Work to be completed: Examine the records and identify each line that includes the string "Dodds". Copy those lines.

<<<<

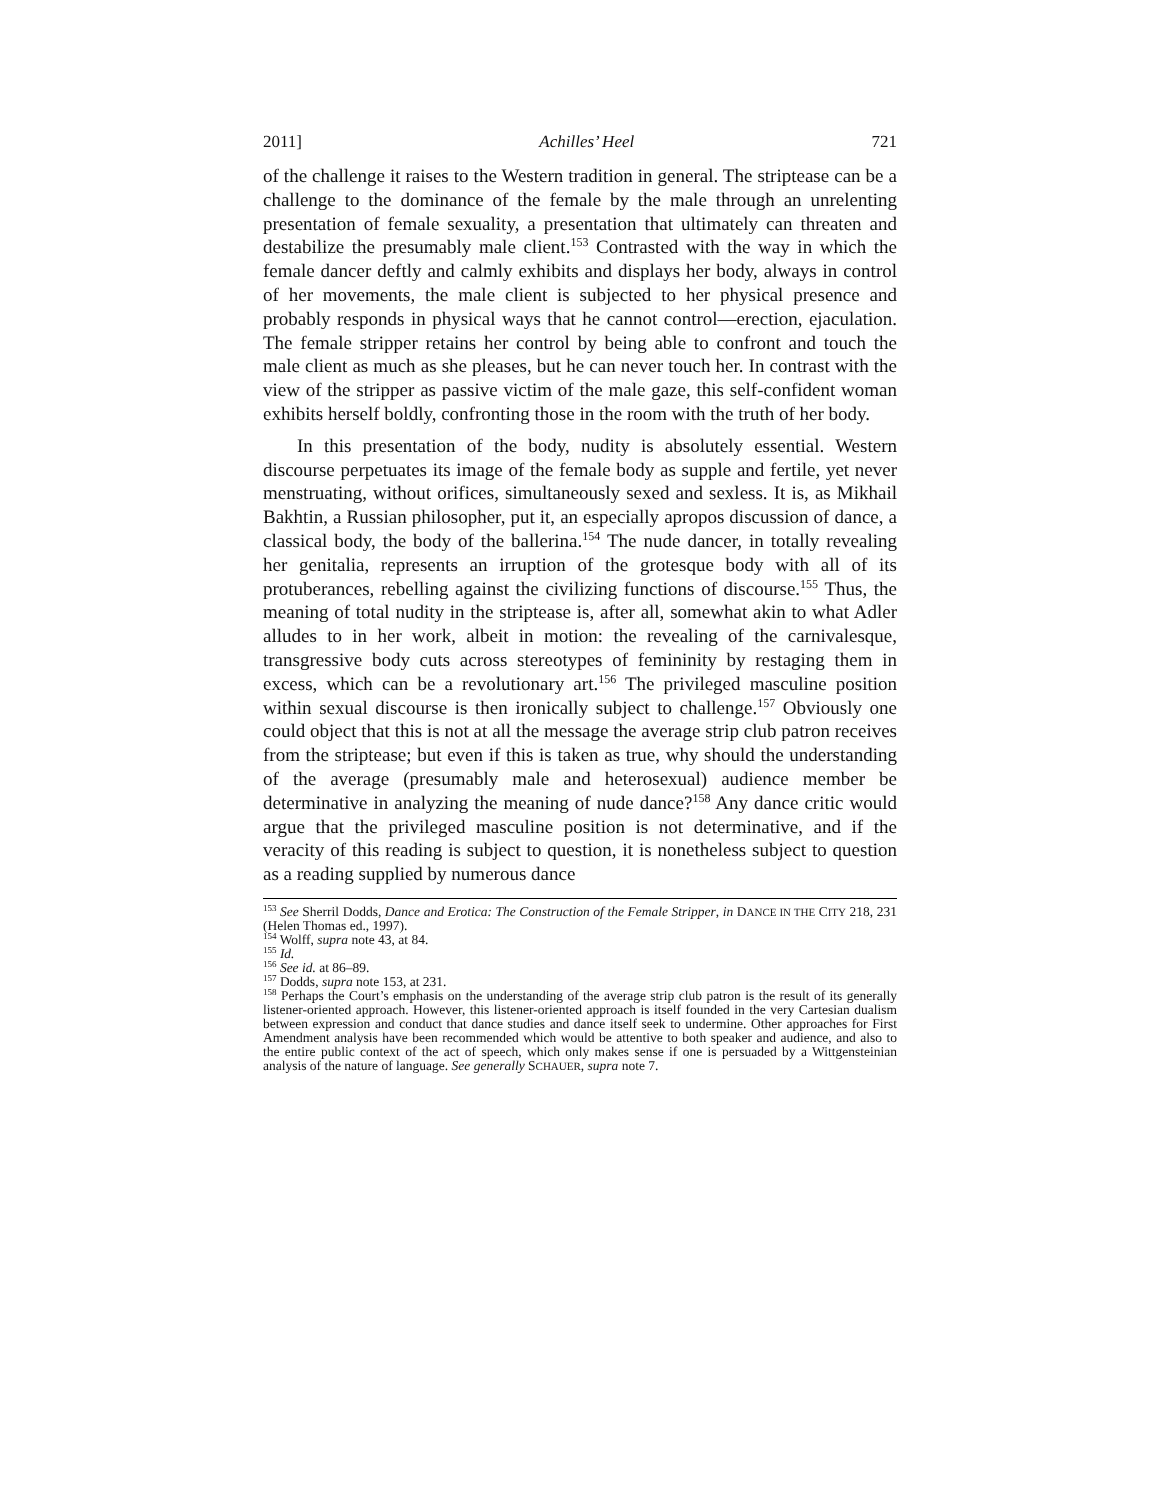2011] Achilles’ Heel 721
of the challenge it raises to the Western tradition in general. The striptease can be a challenge to the dominance of the female by the male through an unrelenting presentation of female sexuality, a presentation that ultimately can threaten and destabilize the presumably male client.<sup>153</sup> Contrasted with the way in which the female dancer deftly and calmly exhibits and displays her body, always in control of her movements, the male client is subjected to her physical presence and probably responds in physical ways that he cannot control—erection, ejaculation. The female stripper retains her control by being able to confront and touch the male client as much as she pleases, but he can never touch her. In contrast with the view of the stripper as passive victim of the male gaze, this self-confident woman exhibits herself boldly, confronting those in the room with the truth of her body.
In this presentation of the body, nudity is absolutely essential. Western discourse perpetuates its image of the female body as supple and fertile, yet never menstruating, without orifices, simultaneously sexed and sexless. It is, as Mikhail Bakhtin, a Russian philosopher, put it, an especially apropos discussion of dance, a classical body, the body of the ballerina.<sup>154</sup> The nude dancer, in totally revealing her genitalia, represents an irruption of the grotesque body with all of its protuberances, rebelling against the civilizing functions of discourse.<sup>155</sup> Thus, the meaning of total nudity in the striptease is, after all, somewhat akin to what Adler alludes to in her work, albeit in motion: the revealing of the carnivalesque, transgressive body cuts across stereotypes of femininity by restaging them in excess, which can be a revolutionary art.<sup>156</sup> The privileged masculine position within sexual discourse is then ironically subject to challenge.<sup>157</sup> Obviously one could object that this is not at all the message the average strip club patron receives from the striptease; but even if this is taken as true, why should the understanding of the average (presumably male and heterosexual) audience member be determinative in analyzing the meaning of nude dance?<sup>158</sup> Any dance critic would argue that the privileged masculine position is not determinative, and if the veracity of this reading is subject to question, it is nonetheless subject to question as a reading supplied by numerous dance
<sup>153</sup> See Sherril Dodds, Dance and Erotica: The Construction of the Female Stripper, in DANCE IN THE CITY 218, 231 (Helen Thomas ed., 1997).
<sup>154</sup> Wolff, supra note 43, at 84.
<sup>155</sup> Id.
<sup>156</sup> See id. at 86–89.
<sup>157</sup> Dodds, supra note 153, at 231.
<sup>158</sup> Perhaps the Court’s emphasis on the understanding of the average strip club patron is the result of its generally listener-oriented approach. However, this listener-oriented approach is itself founded in the very Cartesian dualism between expression and conduct that dance studies and dance itself seek to undermine. Other approaches for First Amendment analysis have been recommended which would be attentive to both speaker and audience, and also to the entire public context of the act of speech, which only makes sense if one is persuaded by a Wittgensteinian analysis of the nature of language. See generally SCHAUER, supra note 7.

>>>>

Result for this task:
<sup>153</sup> See Sherril Dodds, Dance and Erotica: The Construction of the Female Stripper, in DANCE IN THE CITY 218, 231 (Helen Thomas ed., 1997).
<sup>157</sup> Dodds, supra note 153, at 231.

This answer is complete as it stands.